Hi, I'm looking to make a frame of sorts out of aluminium, 30 x 50 mm rectangle bar in 3m thickness.
It would be one horizontal with two verticals coming up off it about 250mm apart. All about 600mm
lengths, this then fixed to timber at the 4 ends of all the bars.
 What would be the best way to join the two verticals to the horizontal bar so the fronts all sit flush with each other?
 It's going to have about 15 kilos mounted on it, fixed to both the horizontal and vertical bars. 
Mending plates and a few small bolts maybe? 
Thanks for any advice.
Cheers.

----------


## ringtail

Difficult without welding. Angle brackets with rivets will work but won't be very strong. Bolts will work bit you won't be able to tighten them without crushing the ally. What's the frame for ?

----------


## Led

Hi Ringtail,
for a rangehood. It's about 13.5Kg but rounded to 15.
Trying to avoid closing in a window space. Can't do an island one becase of solar 
on the roof directly above and no cavity to vent through.
Might have to get a steel frame welded by someone instead.
Thanks for the reply.

----------


## Marc

if you want to join square or rectangular tubing with bolts without crushing it, you have to drill one side hole big enough to put the head of the bolt and the socket to tighten it through. the other side hole is the normal size for the bolt.

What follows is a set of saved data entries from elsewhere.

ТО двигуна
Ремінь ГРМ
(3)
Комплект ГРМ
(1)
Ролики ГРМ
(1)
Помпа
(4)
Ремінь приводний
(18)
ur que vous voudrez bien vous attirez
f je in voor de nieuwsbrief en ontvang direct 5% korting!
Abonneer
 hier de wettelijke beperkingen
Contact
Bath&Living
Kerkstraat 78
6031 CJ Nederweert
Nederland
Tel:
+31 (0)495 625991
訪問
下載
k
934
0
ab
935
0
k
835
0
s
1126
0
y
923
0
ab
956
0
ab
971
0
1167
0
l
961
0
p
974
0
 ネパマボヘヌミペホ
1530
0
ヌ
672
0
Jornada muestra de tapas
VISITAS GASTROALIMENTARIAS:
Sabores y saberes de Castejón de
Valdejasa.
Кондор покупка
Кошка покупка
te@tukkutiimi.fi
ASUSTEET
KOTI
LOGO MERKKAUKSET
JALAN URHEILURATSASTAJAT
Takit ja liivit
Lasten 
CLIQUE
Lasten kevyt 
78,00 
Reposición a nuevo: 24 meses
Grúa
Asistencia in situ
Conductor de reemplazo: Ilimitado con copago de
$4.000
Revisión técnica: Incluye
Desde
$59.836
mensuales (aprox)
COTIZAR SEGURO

This will not give you a flat H frame though.

----------


## Led

HI Marc,
yeah I was hoping ro keep it all flush. I could do it with timber but I can't work metal. 
There's a stainless welding/fabrication place in my area might have to see what they could 
knock up. 
Thanks

----------


## ringtail

I would go to the stainless guys. SS RHS is pricey in bigger sections. Try and rework the design to use common "bench size" sections like 30x30x1.6 which is more than strong enough.

----------


## Pulse

bunnings has ally box section with plastic joiners, might be strong enough.  
Sent from my iPhone using Tapatalk

----------


## Led

I had a look at the square tube and plastic joiners but heat could be an issue.
I'll have a chat to the stainless guys near our place or try to find someone local
who can do the welds for me. Could be done in square gal steel tube as well.
Thanks for the suggestion 
of the 30mm, that would work for the fixings I need.
Cheers.

----------


## Marc

Any panel beater would be able to weld RHS for you

----------


## PlatypusGardens

So If I read your description correctly, you're making a 3-sided square without a top, so to speak?
(Or, a square "U" when looking at it from the front) 
And you need to join the lower corners?   *[EDIT] 
Just read it again and realised I got it all wrong...* 
You're doing something like this, yeh?      
Anyway, this might help someone else with something, so...  
You can get different kinds of internal brackets and bracing for aluminium frame, such as the ones they use for screen doors and windows.   
I think these will fit inside 30x50mm   
Or something like this.          :Smilie:

----------


## Marc

Hi PG, I think the OP is concerned with strength ... by the way like your new si.........zzzzz  :Smilie:

----------


## PlatypusGardens

> Hi PG, I think the OP is concerned with strength ...

  
Yeh getting something welded up would probably he the go    :Smilie:

----------


## Led

Hi Platypus, yep the drawing you did is what I was trying to do. I trying to only have one horizontal but am rethinking things to have two 
horizontals, as there are 2 spots the main body is fixed to which will need more strength. If I do it that way the verticals will only be holding
the ducting and cover so won't need near the strength they would to hold the main unit. 
Rather that try to hide the single horizontal I'm rethinking the approach to use two horizontals and make a feature of them instead.
Thanks for the advice all.
Cheers.

----------


## phild01

> You're doing something like this, yeh?

  Does the cracked screen make the lines go fuzzy :Smilie:

----------


## PlatypusGardens

> Does the cracked screen make the lines go fuzzy

  I actually googled "symbols" and found one I could crop.
As it was pretty small I had to zoom in on it.   :Wink 1:

----------